There are really two questions here. One is, given that for administrative reasons you cannot get changes made to the database schema, is it acceptable to devise some workaround. To that I'd have to say yes. What else can you do? In theory, if it takes two weeks to get the DBA to make a schema change for you, then this two weeks should be added to any deadline that you are given. In practice, this almost never happens. I've often worked places where some paperwork or whatever required two weeks before I could even begin work, and then I'd be given two weeks and one day to do the project. Sometimes you just have to put it together with rubber bands and bandaids.
Two is, is it a good idea to build a naming convention into file names and use this to identify files and their relationship to other data. I've done this at times and it's generally worked for me, though I have a perhaps irrational emotional feeling that it's not a good idea.
On the plus side, (a) By building information into a file name, you make it easy for both the computer and a human being to identify file associations. (Human readable as long as the naming convention is straightforward enough, anyway.) (b) By eliminating the separate storage of a link, you eliminate the possibility of a bad link. A file with the appropriate name may not exist, of course, but a database record with appropriate keys may not exist, or the file reference in such a record may be null or invalid. So it seems to solve one problem there without creating any new problems.
Potential minuses are: (a) You may have characters in the key that are not legal in file names. You may be able to just strip such characters out, or this may cause duplicates. The only safe thing to do is to escape them in some way, which is a pain. (b) You may exceed the legal length of a file name. Not as much of an issue as it was in the bad old 8.3 days. (c) You can't share files. If a database record points to a file, then two db records could point to the same file. If you must make two copies of a file, not only does this waste disk space, but it also means that if the file is updated, you must be sure to update all copies. If in your application it would make no sense to share files, than this isn't an issue.
You have to manage the files in some way, but you had to do that anyway.
I really can't think of any over-riding minuses. As I say, I've done this on occassion and didn't run into any particular problems. I'm interested in seeing others' responses.

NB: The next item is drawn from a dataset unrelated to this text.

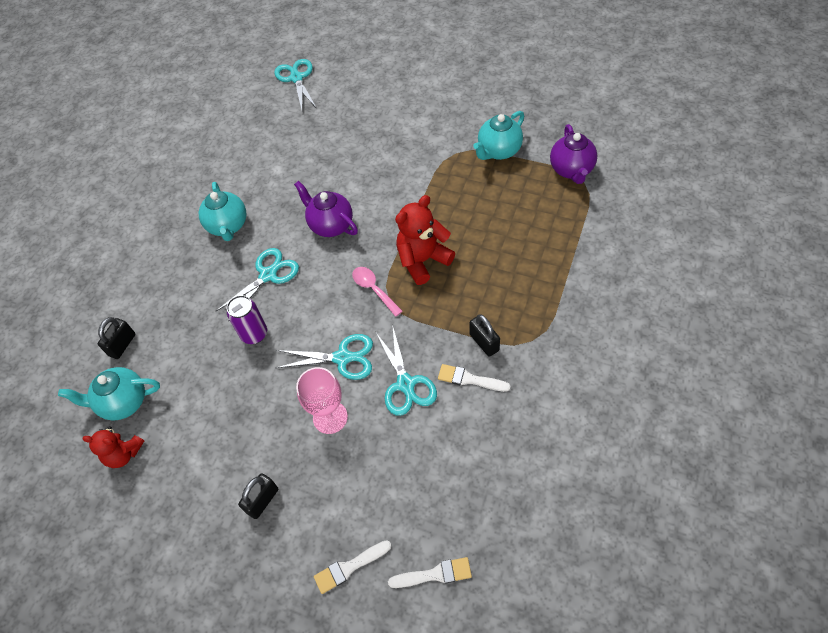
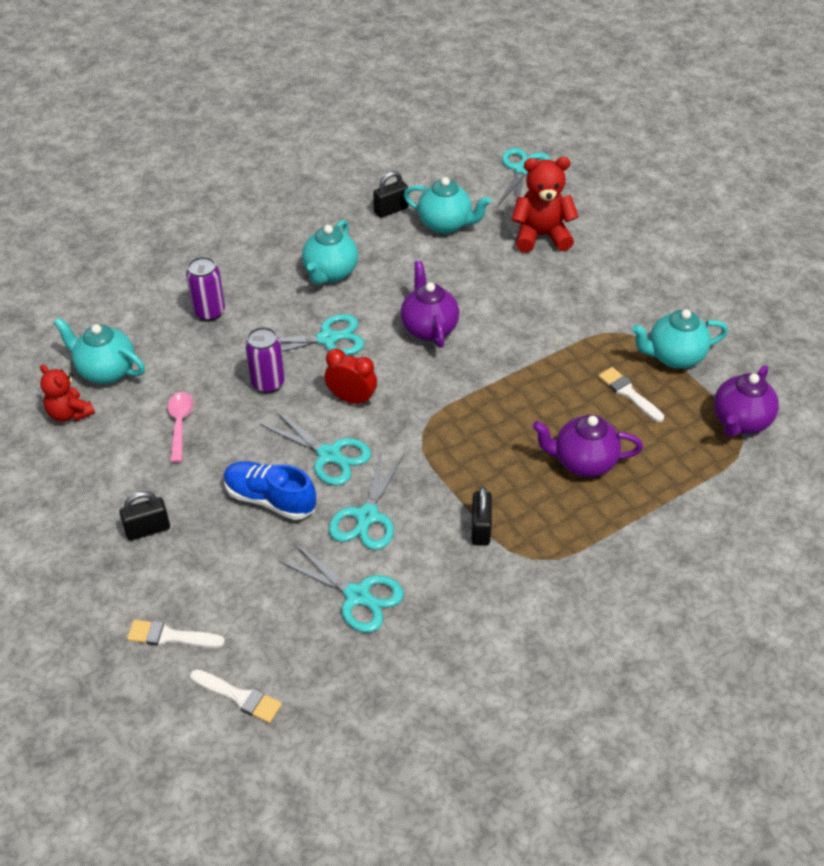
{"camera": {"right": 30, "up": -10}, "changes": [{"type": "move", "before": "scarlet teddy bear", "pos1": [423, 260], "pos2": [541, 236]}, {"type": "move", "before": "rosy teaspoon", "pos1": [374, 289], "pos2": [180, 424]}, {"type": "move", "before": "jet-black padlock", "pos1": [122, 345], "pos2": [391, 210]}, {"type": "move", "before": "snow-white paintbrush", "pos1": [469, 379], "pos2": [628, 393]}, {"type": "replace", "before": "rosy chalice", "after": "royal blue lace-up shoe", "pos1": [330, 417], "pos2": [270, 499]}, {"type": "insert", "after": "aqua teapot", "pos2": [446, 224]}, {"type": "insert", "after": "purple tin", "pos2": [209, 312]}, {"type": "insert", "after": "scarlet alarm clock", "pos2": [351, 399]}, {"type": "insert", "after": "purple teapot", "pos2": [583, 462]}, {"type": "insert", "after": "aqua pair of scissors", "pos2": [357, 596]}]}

I think it is not good practice because you are making your working application very dependent on specific implementation details and it would make it pretty hard to work with in the future to maintain, or if other people later needed access to your code/api.
Now weather you should do this or not is a whole different question. If you are really taking that much of a performance hit and it is significantly easier to work with how you have it, then I would say go ahead and break the rules. Ideally its good to follow best practice methods, but sometimes you have to bend the rules a little to make things work.

First, why is this a table change as opposed to a data change? Once you have the tables set up you should only need to update rows in that table every time that a user adds new files. If you have to put up with this one-time, two-week delay then bite the bullet and just get it done right.
Second, instead of trying to work around the problem why don't you try to fix the problem? Why is the process of implementing table changes so slow? Are you at least able to work on a development database (in which you have control to test and try out these changes)? Even if it's your own laptop you can at least continue on with development. Work with your manager, the DBA, and whoever else you need to, in order to improve the process. Would it help to speed things up if your scripts went through a formal testing process before you handed them off to the DBA so that he doesn't need to test the scripts, etc. himself?
Third, if this is a production database then you should probably be building in this two-week delay into your development cycle. You know that it takes two weeks for the DBA to review and implement changes in production, so make sure that if you have a deadline for releasing functionality that you have enough lead time for it.
Building this kind of "data" into a filename has inherent problems as others have pointed out. You have no relational integrity guarantees and the "data" can be changed without knowledge of the rest of the application/database.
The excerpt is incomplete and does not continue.